One thing that is evident, I need more QCTP   tool holders or I will have to readjust the tool height each time I change from the T-slot table to the original top slide and back.
I plan to setup the original tool post as a rear parting off tool post and play with that also.
Chuck


----------



## chucketn (May 23, 2014)

I gathered all pertinent lathe drawings together and found the T-slot table surface sits about a half inch lower than the original combination. I'll play with the setup shown in the first post and see how it works.

Chuck


----------



## goldstar31 (May 23, 2014)

It's interesting but when I had a 920( actually named a 9180 with a Myford spindle), I got absolutely fed up with the tee slots which ran the wrong way- like yours.
 So I fitted a plain mild steel sub table with no slots onto the existing boring table and then added threaded holes to take my existing tooling from earlier lathes.

 So things like a vertical slide that came from a Zyto and a tool holder from an old Super 7 Myford and an inverted rear parting tool to the George Thomas design went on- and off. It meant that, I could fit a top slide which would do Morse taper shanks- which the 920 couldn't. I also had a very interesting pair of spindles driven from overhead shafting. Again, I have a Versatile Dividing Head that goes on and a ball turning attachment- both home made. With a bit of fiddling, I made a drilling machine attachment using a 43mm standard collar for a cheap electric drill. Of course, my small rotary table also fits and acts as a ball turning attachment as well. So does a small vice(vise) that came from a pre-war Pools Major.

 It's not complicated or anything like that but it makes a good machine easier to work. Today, it all on a Myford Super7 B and I did a bit of further cross tooling so that they all mounted on my mill and also onto my various grinders. 

 Maybe some of my copies from other workers may find interest to your present progress. I hope so

 Norman


----------



## chucketn (May 23, 2014)

Thanks for your comments, Norman. Actually, if I loosen the SHCS shown in the picture to the right of the tool post, I can rotate the table to any angle.
I'll take some more pictures today.

Chuck


----------



## chucketn (May 23, 2014)

I think the T-slot top slide will work for what I intend, line boring of certain projects. I realize the table will interfere with the 3 jaw chuck, and it will require a whole other set of tool holders for my QCTP unless I want to readjust cutter height each time I change configurations.
I tried the origional 4 way tool post with the cutoff tool holder mounted upside down. it will require a plate approx. 1/2 thick to bring the cutoff tool to correct height and shimming of the tool holder to finalize position, but that set up will be dedicated to the T-slot table when done.
I did take some more pictures, but the camera interface is on the inside computer, so i'll post them later.

Chuck


----------



## goldstar31 (May 23, 2014)

chucketn said:


> ****************** and it will require a whole other set of tool holders for my QCTP unless I want to readjust cutter height each time I change configurations.*******************.
> 
> Chuck



 Might I humbly ask, 'Why?' As I see it, you have a decent metal cutting bandsaw which- humbly- is not earning its keep.

[Rows of question data]
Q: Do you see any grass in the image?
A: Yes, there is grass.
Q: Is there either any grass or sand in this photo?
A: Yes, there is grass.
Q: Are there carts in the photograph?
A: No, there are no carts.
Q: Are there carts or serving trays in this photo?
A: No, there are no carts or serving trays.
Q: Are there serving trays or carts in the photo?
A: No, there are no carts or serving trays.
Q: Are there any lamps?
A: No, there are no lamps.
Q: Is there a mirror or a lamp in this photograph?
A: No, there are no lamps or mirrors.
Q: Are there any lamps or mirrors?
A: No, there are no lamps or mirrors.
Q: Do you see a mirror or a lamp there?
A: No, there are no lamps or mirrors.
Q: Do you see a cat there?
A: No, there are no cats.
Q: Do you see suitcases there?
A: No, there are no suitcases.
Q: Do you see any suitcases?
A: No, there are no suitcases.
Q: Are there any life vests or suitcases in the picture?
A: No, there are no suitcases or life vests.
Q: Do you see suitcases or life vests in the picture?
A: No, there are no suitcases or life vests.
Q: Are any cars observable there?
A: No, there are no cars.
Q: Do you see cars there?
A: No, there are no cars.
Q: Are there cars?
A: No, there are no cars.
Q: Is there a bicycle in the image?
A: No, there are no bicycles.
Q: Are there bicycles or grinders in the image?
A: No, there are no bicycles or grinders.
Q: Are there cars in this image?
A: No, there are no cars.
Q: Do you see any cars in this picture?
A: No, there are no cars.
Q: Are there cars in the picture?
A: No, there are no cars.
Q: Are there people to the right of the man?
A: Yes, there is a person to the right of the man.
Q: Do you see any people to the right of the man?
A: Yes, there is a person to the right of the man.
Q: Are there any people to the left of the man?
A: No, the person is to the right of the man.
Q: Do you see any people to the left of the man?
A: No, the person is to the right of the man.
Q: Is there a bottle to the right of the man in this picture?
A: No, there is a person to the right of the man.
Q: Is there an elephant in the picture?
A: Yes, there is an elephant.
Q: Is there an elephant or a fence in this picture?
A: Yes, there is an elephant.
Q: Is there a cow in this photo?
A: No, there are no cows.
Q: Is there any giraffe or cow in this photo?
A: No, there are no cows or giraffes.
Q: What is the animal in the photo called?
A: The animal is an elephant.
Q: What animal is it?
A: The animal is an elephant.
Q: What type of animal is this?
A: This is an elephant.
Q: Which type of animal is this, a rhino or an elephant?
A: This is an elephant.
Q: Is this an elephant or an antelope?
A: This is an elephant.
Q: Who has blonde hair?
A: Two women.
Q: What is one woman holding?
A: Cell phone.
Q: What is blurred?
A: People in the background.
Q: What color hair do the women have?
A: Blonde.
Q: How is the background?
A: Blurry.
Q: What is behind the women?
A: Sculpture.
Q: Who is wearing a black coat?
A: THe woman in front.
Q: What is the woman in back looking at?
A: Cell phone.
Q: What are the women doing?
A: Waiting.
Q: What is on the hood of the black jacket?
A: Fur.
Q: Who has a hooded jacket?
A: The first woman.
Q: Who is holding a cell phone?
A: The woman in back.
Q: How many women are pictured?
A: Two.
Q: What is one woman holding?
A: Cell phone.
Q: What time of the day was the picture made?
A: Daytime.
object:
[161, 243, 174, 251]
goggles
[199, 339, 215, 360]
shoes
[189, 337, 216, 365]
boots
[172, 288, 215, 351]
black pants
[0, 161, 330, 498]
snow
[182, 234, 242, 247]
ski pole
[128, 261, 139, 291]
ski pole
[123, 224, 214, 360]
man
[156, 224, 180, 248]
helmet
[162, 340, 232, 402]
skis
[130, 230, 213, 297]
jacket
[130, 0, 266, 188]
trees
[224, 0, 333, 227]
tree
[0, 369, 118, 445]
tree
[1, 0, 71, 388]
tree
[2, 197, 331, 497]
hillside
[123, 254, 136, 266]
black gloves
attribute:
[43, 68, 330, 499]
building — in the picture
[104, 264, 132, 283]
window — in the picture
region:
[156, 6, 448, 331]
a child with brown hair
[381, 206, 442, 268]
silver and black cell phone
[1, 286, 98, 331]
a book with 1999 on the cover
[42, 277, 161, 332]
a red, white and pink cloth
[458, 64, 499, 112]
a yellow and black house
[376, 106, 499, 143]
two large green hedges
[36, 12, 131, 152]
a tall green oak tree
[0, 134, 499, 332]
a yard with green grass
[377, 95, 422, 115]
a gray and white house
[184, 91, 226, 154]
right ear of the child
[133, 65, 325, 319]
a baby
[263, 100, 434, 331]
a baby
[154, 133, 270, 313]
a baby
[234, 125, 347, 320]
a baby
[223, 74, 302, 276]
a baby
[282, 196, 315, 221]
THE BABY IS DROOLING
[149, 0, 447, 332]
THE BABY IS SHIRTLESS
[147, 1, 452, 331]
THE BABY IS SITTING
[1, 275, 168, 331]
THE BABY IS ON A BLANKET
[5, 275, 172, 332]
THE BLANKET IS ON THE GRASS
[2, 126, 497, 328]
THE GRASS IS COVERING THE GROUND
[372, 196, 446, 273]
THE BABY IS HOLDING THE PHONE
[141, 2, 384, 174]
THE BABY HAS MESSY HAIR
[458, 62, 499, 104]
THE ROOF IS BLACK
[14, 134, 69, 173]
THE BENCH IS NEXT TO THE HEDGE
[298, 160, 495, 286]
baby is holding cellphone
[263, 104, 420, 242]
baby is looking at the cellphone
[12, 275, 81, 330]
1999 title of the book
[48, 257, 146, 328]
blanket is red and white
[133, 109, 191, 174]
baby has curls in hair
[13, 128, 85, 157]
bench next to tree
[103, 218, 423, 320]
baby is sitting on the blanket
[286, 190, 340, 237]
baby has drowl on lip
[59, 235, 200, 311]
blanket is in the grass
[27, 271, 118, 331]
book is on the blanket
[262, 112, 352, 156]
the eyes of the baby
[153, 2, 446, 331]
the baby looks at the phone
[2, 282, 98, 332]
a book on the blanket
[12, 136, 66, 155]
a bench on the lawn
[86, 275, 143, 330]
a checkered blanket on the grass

* * *

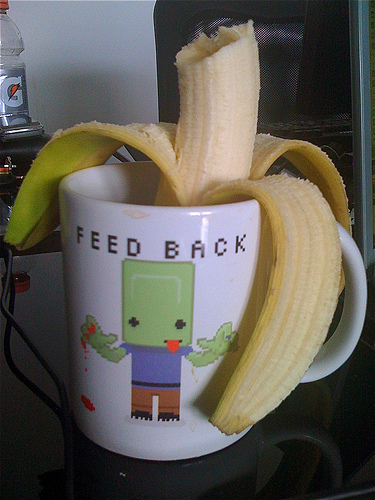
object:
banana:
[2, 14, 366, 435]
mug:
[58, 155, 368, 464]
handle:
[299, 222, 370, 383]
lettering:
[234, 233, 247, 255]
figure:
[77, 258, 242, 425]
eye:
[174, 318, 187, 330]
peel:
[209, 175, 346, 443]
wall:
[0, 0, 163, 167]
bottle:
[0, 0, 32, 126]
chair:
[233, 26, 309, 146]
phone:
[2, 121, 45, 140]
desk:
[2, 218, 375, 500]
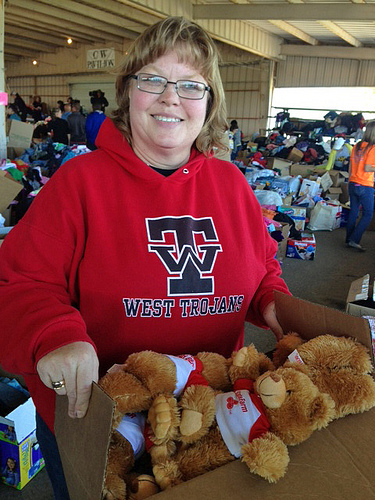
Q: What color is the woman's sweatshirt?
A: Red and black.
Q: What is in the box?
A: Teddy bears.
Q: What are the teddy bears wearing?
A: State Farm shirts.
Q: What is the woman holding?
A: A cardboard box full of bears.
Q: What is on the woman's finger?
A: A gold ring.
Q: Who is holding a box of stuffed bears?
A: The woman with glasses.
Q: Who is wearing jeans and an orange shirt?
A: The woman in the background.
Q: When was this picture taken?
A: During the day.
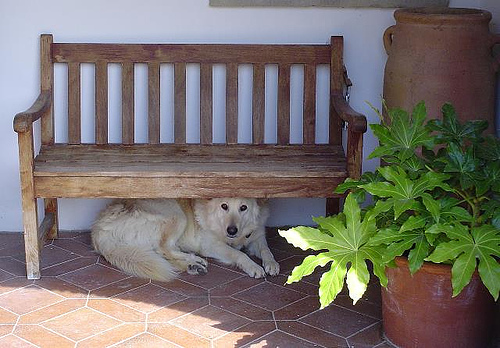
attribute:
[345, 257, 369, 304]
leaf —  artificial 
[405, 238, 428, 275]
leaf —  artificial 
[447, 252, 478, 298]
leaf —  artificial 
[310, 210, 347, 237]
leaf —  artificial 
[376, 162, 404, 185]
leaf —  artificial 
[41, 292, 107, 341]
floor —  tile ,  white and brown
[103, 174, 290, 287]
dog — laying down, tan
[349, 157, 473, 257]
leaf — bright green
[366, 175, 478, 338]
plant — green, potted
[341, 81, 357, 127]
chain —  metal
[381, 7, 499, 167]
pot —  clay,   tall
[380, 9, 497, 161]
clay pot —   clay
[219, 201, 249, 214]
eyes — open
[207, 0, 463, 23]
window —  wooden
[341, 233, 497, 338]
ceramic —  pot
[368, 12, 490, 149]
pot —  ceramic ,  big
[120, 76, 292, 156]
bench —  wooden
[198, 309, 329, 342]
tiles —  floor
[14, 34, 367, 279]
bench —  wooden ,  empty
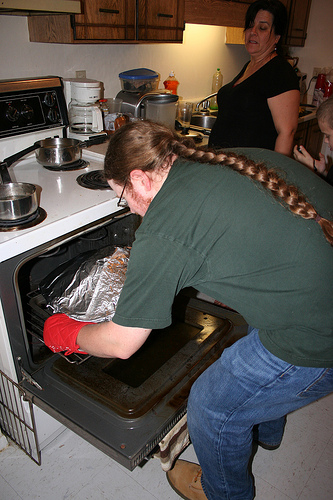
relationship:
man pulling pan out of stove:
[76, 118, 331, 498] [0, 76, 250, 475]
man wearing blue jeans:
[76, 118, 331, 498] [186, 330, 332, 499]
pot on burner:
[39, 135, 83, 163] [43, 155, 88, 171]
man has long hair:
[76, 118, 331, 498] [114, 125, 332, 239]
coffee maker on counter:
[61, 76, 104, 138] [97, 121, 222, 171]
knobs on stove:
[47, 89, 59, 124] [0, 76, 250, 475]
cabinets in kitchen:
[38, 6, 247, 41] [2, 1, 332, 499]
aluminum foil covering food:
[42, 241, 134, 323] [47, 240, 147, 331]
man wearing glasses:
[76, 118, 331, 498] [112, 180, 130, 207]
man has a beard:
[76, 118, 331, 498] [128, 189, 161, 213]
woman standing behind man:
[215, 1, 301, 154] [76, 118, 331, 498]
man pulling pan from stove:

● **EXERCISE AIM**:
Reproduce the lathe forum thread word for word from "Thanks for your" to "to any angle.".

● **ANSWER BELOW**:
Thanks for your comments, Norman. Actually, if I loosen the SHCS shown in the picture to the right of the tool post, I can rotate the table to any angle.